- **EXCERPT PROVIDED**:
+++

Cannot start training with TensorFlow 2.0 and distribute.MirroredStrategy
makercob opened this issue · 6 comments
makercob commented
Describe the Bug
Cannot start training with TensorFlow 2.0 and distribute.MirroredStrategy.
Version Info
TensorFlow 2.0beta1
Python 3.6.8
- [ yes] I'm using the latest version
Minimal Codes To Reproduce
strategy = tf.distribute.MirroredStrategy(devices=FLAGS.compute_devices,
cross_device_ops=tf.distribute.HierarchicalCopyAllReduce())
with strategy.scope():
optimizer = RAdam(learning_rate=1e-3)
model.compile(optimizer=optimizer, ... run_eagerly=False)
model.fit(train_dataset)
CyberZHG commented
Try changing this line
keras-radam/keras_radam/optimizer_v2.py
Line 65 in 7bfd0c0
to
self._set_hyper('total_steps', float(total_steps))
?
CyberZHG commented
I think it's because the optimizer is implemented with pure python (compares to c++ & cuda).
makercob commented
my bad. Issues in my code might be the culprit of performance drop.
makercob commented
@CyberZHG Compared to native SGD optimizer, same training time consumption per epoch is observed. Convergence is however, much much faster. Thanks!
CyberZHG commented
I've made a new release for this issue. You can upgrade to 0.7.0
if you're using pip
.

+++

- **INSTRUCTIONS**:
a – Return the passage of the RAdam optimizer thread from "model.fit(train_dataset)" to "of performance drop.", word for word.
b – From the records, retype the lines from the line with "Luemme Raamattua" to the line with "perheenä mennään!", both included, with nothing changed.

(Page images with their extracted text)
+++

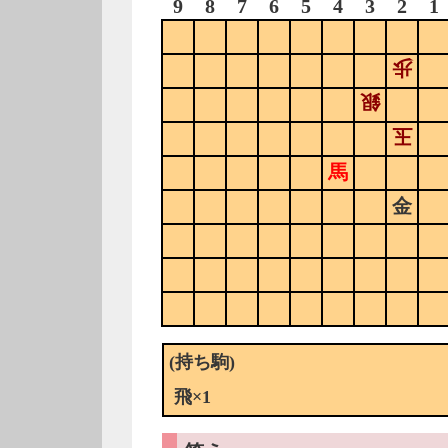
9
8
7
6
5
4
3
2
1
歩
銀
玉
馬
金
(持ち駒)
飛×1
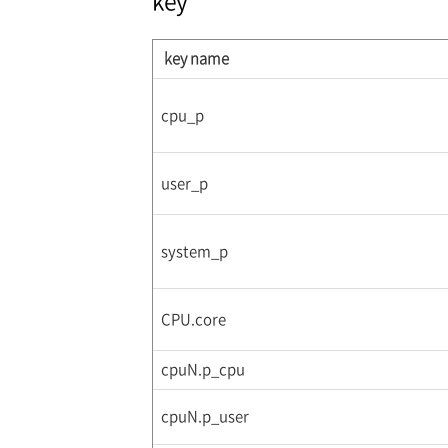
key name
cpu_p
user_p
system_p
CPU.core
cpuN.p_cpu
cpuN.p_user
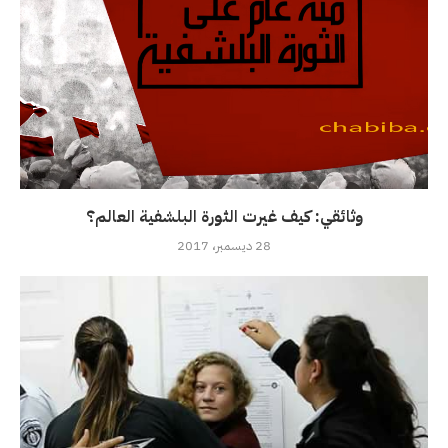
وثائقي: كيف غيرت الثورة البلشفية العالم؟
28 ديسمبر، 2017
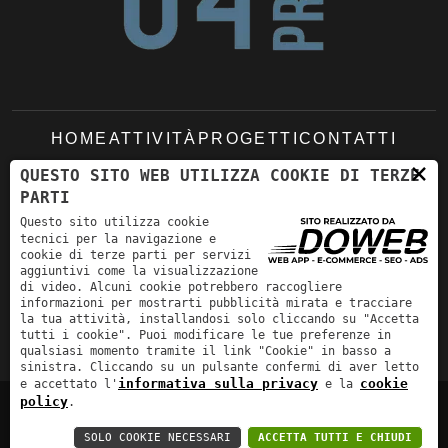
HOME
ATTIVITÀ
PROGETTI
CONTATTI
×
QUESTO SITO WEB UTILIZZA COOKIE DI TERZE
PARTI
Viale del Lavoro 33 - Centro Direzionale E33
Questo sito utilizza cookie
37036 - San Martino Buon Albergo (VR)
tecnici per la navigazione e
cookie di terze parti per servizi
studio@br04project.it
+39 045 994448
aggiuntivi come la visualizzazione
di video. Alcuni cookie potrebbero raccogliere
informazioni per mostrarti pubblicità mirata e tracciare
la tua attività, installandosi solo cliccando su "Accetta
tutti i cookie". Puoi modificare le tue preferenze in
qualsiasi momento tramite il link "Cookie" in basso a
sinistra. Cliccando su un pulsante confermi di aver letto
informativa sulla privacy
cookie
e accettato l'
e la
policy
.
Informativa sulla privacy
-
Cookie policy
SOLO COOKIE NECESSARI
ACCETTA TUTTI E CHIUDI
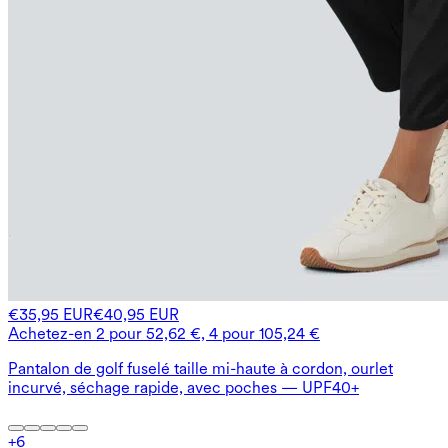
€35,95 EUR
€40,95 EUR
Achetez-en 2 pour 52,62 €, 4 pour 105,24 €
Pantalon de golf fuselé taille mi-haute à cordon, ourlet
incurvé, séchage rapide, avec poches — UPF40+
+
6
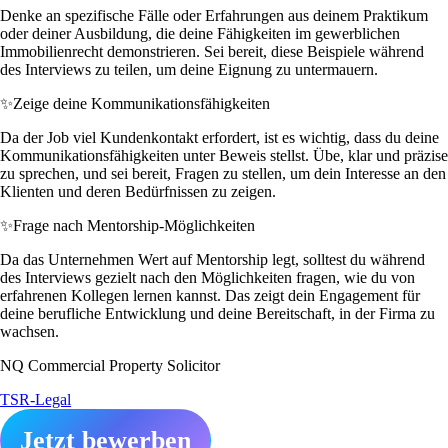
Denke an spezifische Fälle oder Erfahrungen aus deinem Praktikum
oder deiner Ausbildung, die deine Fähigkeiten im gewerblichen
Immobilienrecht demonstrieren. Sei bereit, diese Beispiele während
des Interviews zu teilen, um deine Eignung zu untermauern.
✨
Zeige deine Kommunikationsfähigkeiten
Da der Job viel Kundenkontakt erfordert, ist es wichtig, dass du deine
Kommunikationsfähigkeiten unter Beweis stellst. Übe, klar und präzise
zu sprechen, und sei bereit, Fragen zu stellen, um dein Interesse an den
Klienten und deren Bedürfnissen zu zeigen.
✨
Frage nach Mentorship-Möglichkeiten
Da das Unternehmen Wert auf Mentorship legt, solltest du während
des Interviews gezielt nach den Möglichkeiten fragen, wie du von
erfahrenen Kollegen lernen kannst. Das zeigt dein Engagement für
deine berufliche Entwicklung und deine Bereitschaft, in der Firma zu
wachsen.
NQ Commercial Property Solicitor
TSR-Legal
Jetzt bewerben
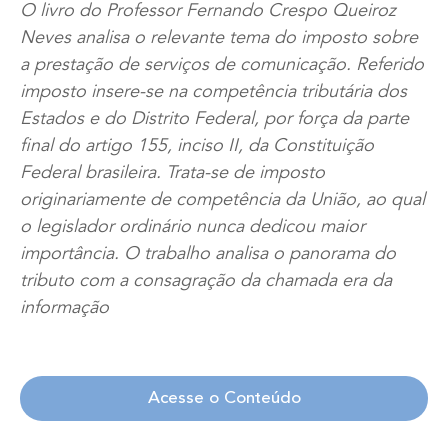
O livro do Professor Fernando Crespo Queiroz
Neves analisa o relevante tema do imposto sobre
a prestação de serviços de comunicação. Referido
imposto insere-se na competência tributária dos
Estados e do Distrito Federal, por força da parte
final do artigo 155, inciso II, da Constituição
Federal brasileira. Trata-se de imposto
originariamente de competência da União, ao qual
o legislador ordinário nunca dedicou maior
importância. O trabalho analisa o panorama do
tributo com a consagração da chamada era da
informação
Acesse o Conteúdo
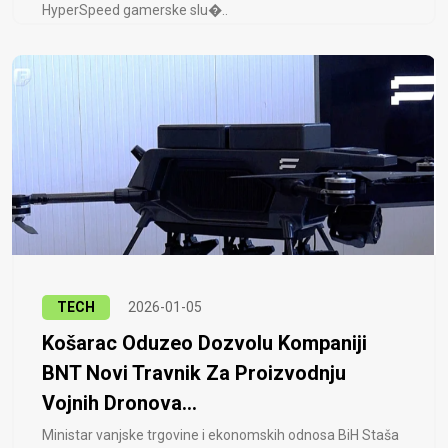
HyperSpeed ​​gamerske slu�..
TECH
2026-01-05
Košarac Oduzeo Dozvolu Kompaniji
BNT Novi Travnik Za Proizvodnju
Vojnih Dronova...
Ministar vanjske trgovine i ekonomskih odnosa BiH Staša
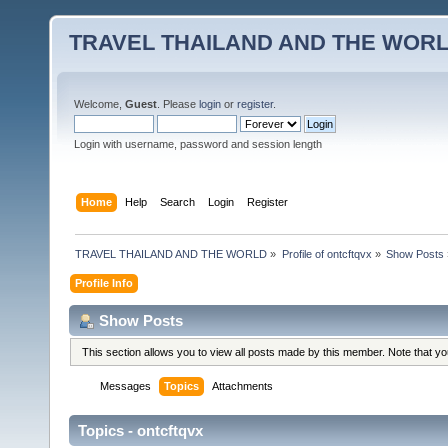
TRAVEL THAILAND AND THE WOR
Welcome,
Guest
. Please
login
or
register
.
Login with username, password and session length
Home
Help
Search
Login
Register
TRAVEL THAILAND AND THE WORLD
»
Profile of ontcftqvx
»
Show Posts
Profile Info
Show Posts
This section allows you to view all posts made by this member. Note that y
Messages
Topics
Attachments
Topics - ontcftqvx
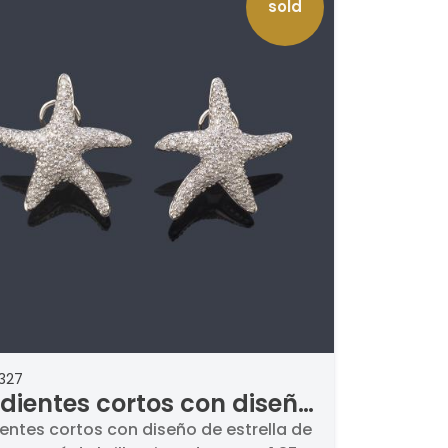
sold
327
dientes cortos con diseño
estrella de mar con pavé
entes cortos con diseño de estrella de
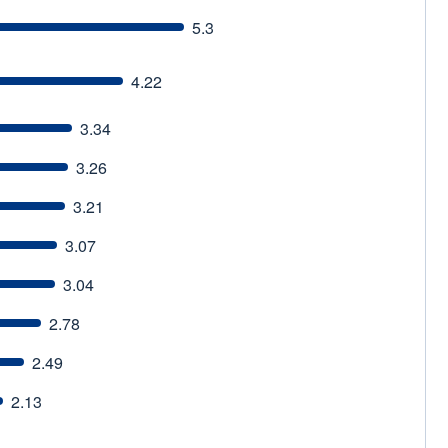
5.3
4.22
3.34
3.26
3.21
3.07
3.04
2.78
2.49
2.13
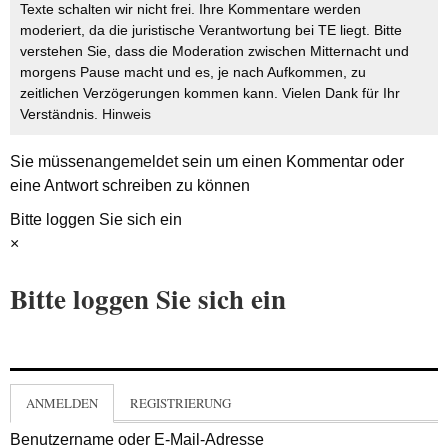
Texte schalten wir nicht frei. Ihre Kommentare werden
moderiert, da die juristische Verantwortung bei TE liegt. Bitte
verstehen Sie, dass die Moderation zwischen Mitternacht und
morgens Pause macht und es, je nach Aufkommen, zu
zeitlichen Verzögerungen kommen kann. Vielen Dank für Ihr
Verständnis.
Hinweis
Sie müssen
angemeldet
sein um einen Kommentar oder
eine Antwort schreiben zu können
Bitte loggen Sie sich ein
×
Bitte loggen Sie sich ein
ANMELDEN
REGISTRIERUNG
Benutzername oder E-Mail-Adresse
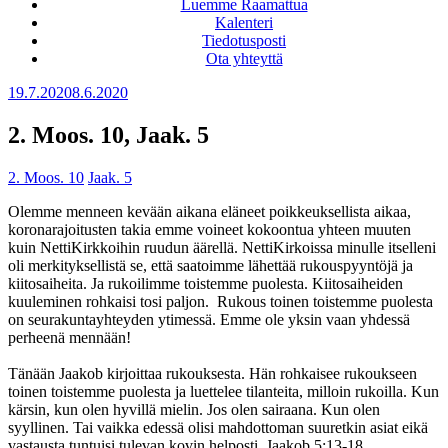
Luemme Raamattua
Kalenteri
Tiedotusposti
Ota yhteyttä
Julkaistu
19.7.2020
8.6.2020
2. Moos. 10, Jaak. 5
2. Moos. 10
Jaak. 5
Olemme menneen kevään aikana eläneet poikkeuksellista aikaa,
koronarajoitusten takia emme voineet kokoontua yhteen muuten
kuin NettiKirkkoihin ruudun äärellä. NettiKirkoissa minulle itselleni
oli merkityksellistä se, että saatoimme lähettää rukouspyyntöjä ja
kiitosaiheita. Ja rukoilimme toistemme puolesta. Kiitosaiheiden
kuuleminen rohkaisi tosi paljon. Rukous toinen toistemme puolesta
on seurakuntayhteyden ytimessä. Emme ole yksin vaan yhdessä
perheenä mennään!
Tänään Jaakob kirjoittaa rukouksesta. Hän rohkaisee rukoukseen
toinen toistemme puolesta ja luettelee tilanteita, milloin rukoilla. Kun
kärsin, kun olen hyvillä mielin. Jos olen sairaana. Kun olen
syyllinen. Tai vaikka edessä olisi mahdottoman suuretkin asiat eikä
vastausta tuntuisi tulevan kovin helposti. Jaakob 5:13-18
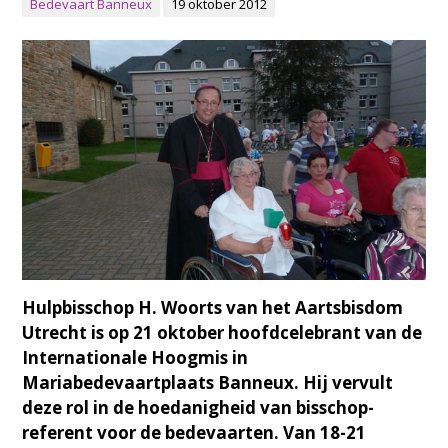
Bedevaart Banneux
19 oktober 2012
Hulpbisschop H. Woorts van het Aartsbisdom
Utrecht is op 21 oktober hoofdcelebrant van de
Internationale Hoogmis in
Mariabedevaartplaats Banneux. Hij vervult
deze rol in de hoedanigheid van bisschop-
referent voor de bedevaarten. Van 18-21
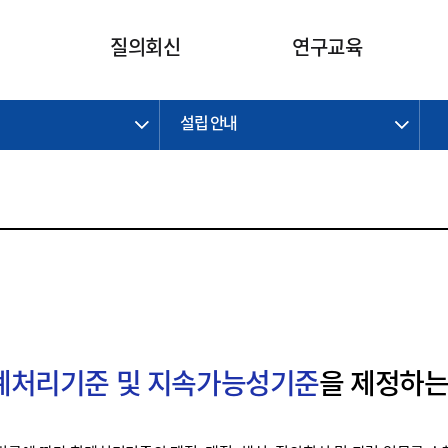
카피라이트로 가기
본문으로 가기
주메뉴로 가기
질의회신
연구교육
설립 안내
제정개정과제
제정개정과제
질의회신 요약
연구
보도자료
CI소개
주요 일정
주요 일정
회계기준적용의견서
교육
회계뉴스
조직
진행 과제
진행 과제
질의회신 요약 안내
진행 중인 연구과제
스마트강의
완료 과제
완료 과제
질의회신 요약 전체
IFRS Research Forum
교육 자료
의견 조회
의견 조회
한국채택국제회계기준
출판물
IFRS 해석위원회 논의 결과
일반기업회계기준
종전기업회계기준
K-IFRS 신속처리질의
회계처리기준 및 지속가능성기준
을 제정하는
일반기업회계기준 신속처리질
의
정착지원TF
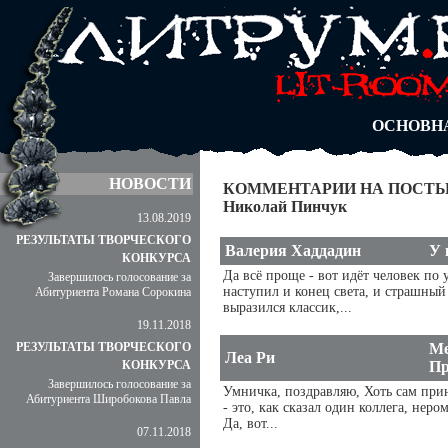
АВТОРЫ
БЛОГИ
АНОНИМ
АБИТУРА
ДУЭЛИ
ОСНОВН
НОВОСТИ
КОММЕНТАРИИ НА ПОСТЫ
Николай Пинчук
13.08.2019
РЕЗУЛЬТАТЫ ТВОРЧЕСКОГО
Валерия Хаддадин
У 
КОНКУРСА
Да всё проще - вот идёт человек по 
Завершилось голосование за
наступил и конец света, и страшный с
Абитуриента Романа Сорокина
выразился классик,...
19.11.2018
РЕЗУЛЬТАТЫ ТВОРЧЕСКОГО
Ме
Леа Ри
КОНКУРСА
Пр
Завершилось голосование за
Умничка, поздравляю, Хоть сам прин
Абитуриента Широбокова Павла
- это, как сказал один коллега, нер
Да, вот...
07.11.2018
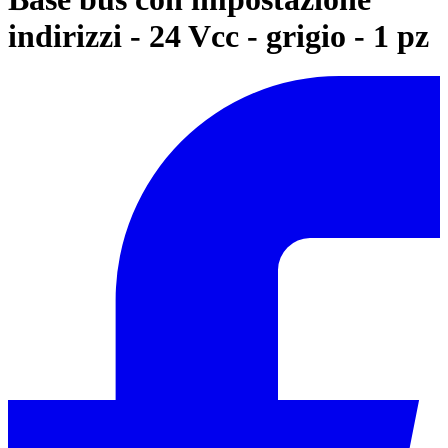
indirizzi - 24 Vcc - grigio - 1 pz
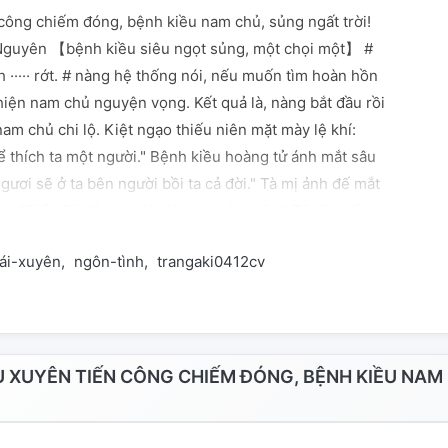
công chiếm đóng, bệnh kiều nam chủ, sủng ngất trời!
Nguyên 【bệnh kiều siêu ngọt sủng, một chọi một】 #
 ····· rớt. # nàng hệ thống nói, nếu muốn tìm hoàn hồn
hiện nam chủ nguyện vọng. Kết quả là, nàng bắt đầu rồi
nam chủ chi lộ. Kiệt ngạo thiếu niên mặt mày lệ khí:
ể thích ta một người." Bệnh kiều hoàng tử ánh mắt sâu
ngươi sẽ ở ta bên người bồi ta cả đời." Tà mị ảnh đế mắt
: "Tiểu Tô Yên, lại đây làm ta thân thân." Tô Yên rối
 muốn tìm về chính mình thần cách mà thôi, như thế
ái-xuyên
ngôn-tình
trangaki0412cv
n lên? ···· nhìn trước mặt nam nhân tầm mắt không
c sửa lại khẩu, là là là, đều là vì ngươi, thích nhất ngươi!
là huyết, từng bước tới gần, lẩm bẩm: "Ngươi đã nói,
n người, vĩnh viễn đều sẽ không rời đi." Tô Yên nhẹ
ảo, đều nghe ngươi, ta trước đem này huyết sát sát,
 XUYÊN TIẾN CÔNG CHIẾM ĐÓNG, BỆNH KIỀU NAM
 khác??"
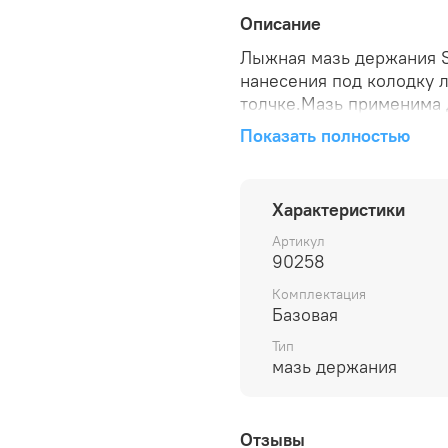
Описание
Лыжная мазь держания S
нанесения под колодку 
толчке.Мазь применима 
грубого. при температур
Показать полностью
как верхний слой поверх
абразивном снеге!Серия
имеют широкое использо
Характеристики
комбинируются и просты
держания Skigo XC Yell
Артикул
90258
лыж снижая отдачу (про
XC Kickwax Yellow -1/+5
Комплектация
Базовая
Тип
мазь держания
Отзывы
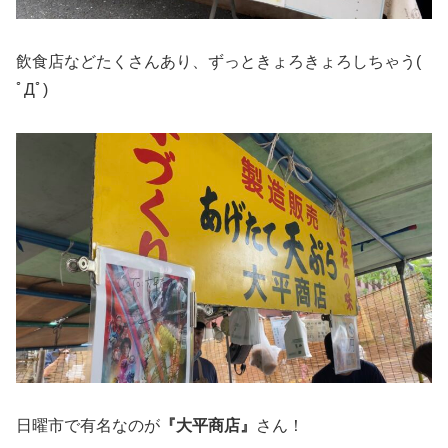
飲食店などたくさんあり、ずっときょろきょろしちゃう(
ﾟДﾟ)
日曜市で有名なのが
『大平商店』
さん！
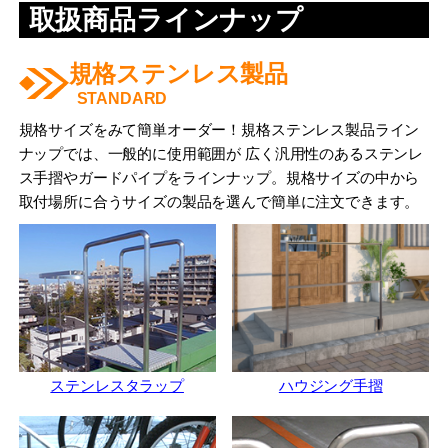
取扱商品ラインナップ
規格ステンレス製品
STANDARD
規格サイズをみて簡単オーダー！規格ステンレス製品ライン
ナップでは、一般的に使用範囲が 広く汎用性のあるステンレ
ス手摺やガードパイプをラインナップ。規格サイズの中から
取付場所に合うサイズの製品を選んで簡単に注文できます。
ステンレスタラップ
ハウジング手摺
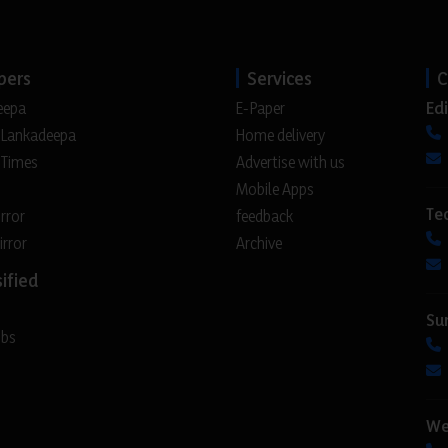
pers
Services
C
Edi
eepa
E-Paper
 Lankadeepa
Home delivery
 Times
Advertise with us
Mobile Apps
Te
irror
feedback
irror
Archive
ified
Su
obs
We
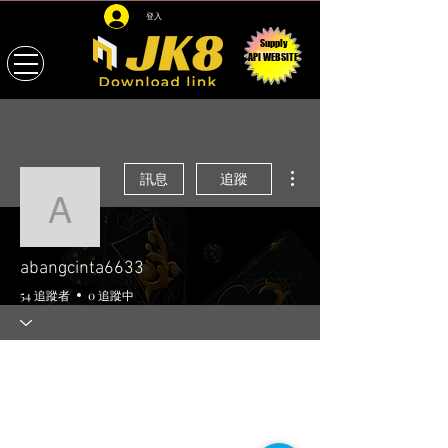
登入
Supply
API WEBSITE
更多動作
訊息
追蹤
abangcinta6633
abangcinta6633
54 追蹤者
0 追蹤中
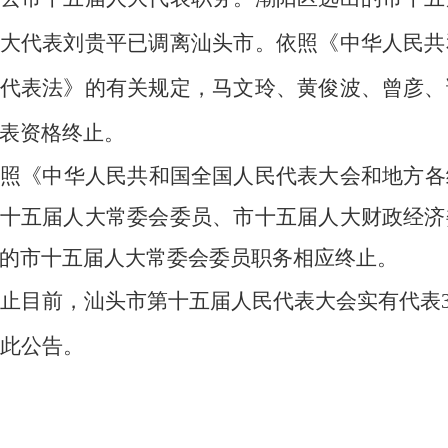
大代表刘贵平已调离汕头市。依照《中华人民共
代表法》的有关规定，马文玲、黄俊波、曾彦、
表资格终止。
照《中华人民共和国全国人民代表大会和地方各
十五届人大常委会委员、市十五届人大财政经济
的市十五届人大常委会委员职务相应终止。
止目前，汕头市第十五届人民代表大会实有代表
特此公告。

+++

- **SOLUTIONS TO THE TASKS**:
a –
model.fit(train_dataset)
CyberZHG commented
Try changing this line
keras-radam/keras_radam/optimizer_v2.py
Line 65 in 7bfd0c0
to
self._set_hyper('total_steps', float(total_steps))
?
CyberZHG commented
I think it's because the optimizer is implemented with pure python (compares to c++ & cuda).
makercob commented
my bad. Issues in my code might be the culprit of performance drop.

b –
Luemme Raamattua
Kalenteri
Tiedotusposti
Ota yhteyttä
Julkaistu
19.7.2020
8.6.2020
2. Moos. 10, Jaak. 5
2. Moos. 10
Jaak. 5
Olemme menneen kevään aikana eläneet poikkeuksellista aikaa,
koronarajoitusten takia emme voineet kokoontua yhteen muuten
kuin NettiKirkkoihin ruudun äärellä. NettiKirkoissa minulle itselleni
oli merkityksellistä se, että saatoimme lähettää rukouspyyntöjä ja
kiitosaiheita. Ja rukoilimme toistemme puolesta. Kiitosaiheiden
kuuleminen rohkaisi tosi paljon. Rukous toinen toistemme puolesta
on seurakuntayhteyden ytimessä. Emme ole yksin vaan yhdessä
perheenä mennään!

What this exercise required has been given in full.